Does this sound familiar? The government of Ontario announces a program to purchase clean energy from a group of power consortiums outside the province. A provincial election comes along and the new premier says he will cancel those contracts, and in addition will pass legislation making the cancellations lawsuit-proof. Doug Ford 2018? No, in this instance it is Mitchell Hepburn in 1934.

By way of background it was the late 1920’s and Ontario was ruled by a Conservative government led by G. Howard Ferguson. Ferguson, it was whispered had engaged in some fishy deals with timber companies years earlier as Minister of Natural Resources.  Ontario’s economy was booming and there was a need for more electrical power. Rather than pursue an expansion of Ontario’s power generation capacity, the Ferguson government entered into several agreements with power barons in Quebec who were promoting schemes to tap the St Lawrence and Ottawa Rivers.
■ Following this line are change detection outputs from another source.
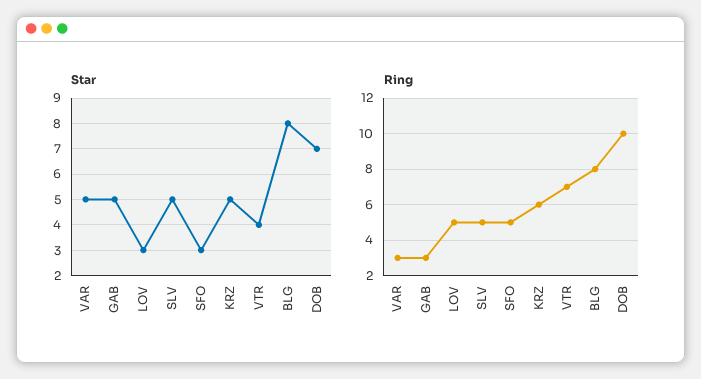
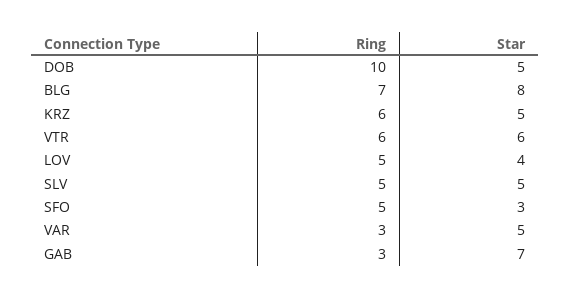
  {
    "Star": {
      "VAR": 5,
-     "GAB": 5,
+     "GAB": 7,
-     "LOV": 3,
+     "LOV": 4,
      "SLV": 5,
      "SFO": 3,
      "KRZ": 5,
-     "VTR": 4,
+     "VTR": 6,
      "BLG": 8,
-     "DOB": 7
+     "DOB": 5
    },
    "Ring": {
      "VAR": 3,
      "GAB": 3,
      "LOV": 5,
      "SLV": 5,
      "SFO": 5,
      "KRZ": 6,
-     "VTR": 7,
+     "VTR": 6,
-     "BLG": 8,
+     "BLG": 7,
      "DOB": 10
    }
  }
Then the Depression hit and with it industrial activity ground to a halt and the Province was stuck with a glut of expensive power that it no longer needed.

Like Doug Ford, when Hepburn took power he vowed to launch a series of investigations into the spending of the previous government. A commission was set up to investigate the Quebec Hydro contracts. Hamilton’s Thomas Baker McQuesten was a member of the Hepburn Cabinet and a member of the Hydro-Electric Power Commission. In his maiden speech in the legislature he charged that, as in the Ferguson timber deals, the former premier had received political contributions in exchange for granting the Quebec power contracts.. Said McQuesten, “I refuse to believe in the honesty of the commission which approved of these contracts.”

Following the repudiation of the hydro contracts there was a short term dip on Canadian stock exchanges. In the end, the Power companies sued the government and eventually the Privy Council in London, which was Canada’s highest court at the time, ruled against the province. But in the meantime the power companies had come back to the table and renegotiated the deals at lower costs. By the time it was all over, the economy had rebounded and there was a need for the extra power.

Some legal scholars believe the Privy Council went too far in ruling that the province had no right to pass legislation repudiating the hydro contracts. Fast forward to today where the Ford government plans to cancel hundreds of wind and solar contracts and in addition says it will pass legislation making the government immune from law suits. It could end up being a case of “déjà vu all over again”

Providing a Fresh Perspective for Burlington and Hamilton.

3 Comments to: Echoes of 1930’s in Ford Hydro policy

  1. Marshall

    August 22nd, 2018

    According to Wikipedia, Hepburn’s cancellation of hydro contracts “temporarily shut Ontario out of world bond markets.” (And that was long before globalization spread its wings.) Hepburn’s reputation as a pig-headed autocrat allergic to complex issues also came with a painful political cost. And in the end, most of the energy contracts were re-signed or renegotiated in the same term they were cancelled.

    BTW, it says a lot about our economic circumstance that pundits are looking for cheery parallels in the austerity measures of Great Depression-era Ontario.

  2. Marshall

    September 7th, 2018

    In sobering news for rookie Premier Doug Ford, Ontario lost more than 80,000 jobs last month — the equivalent of the population of Peterborough.

    That’s the province’s greatest loss of jobs in a Statistics Canada monthly employment survey since the 2009 global recession, though it seems largely due to seasonal fluctuation.

    While Ontario’s unemployment rate rose to 5.7 per cent in August — up 0.3 percentage points from July — it remains lower than Canada’s national average of 6 per cent and well under the 8 per cent during the depth of the worldwide slump.

    Still, last month’s decline of 80,100 jobs is the sharpest drop since January 2009 when 95,700 jobs vanished during the biggest international financial crisis since the Great Depression.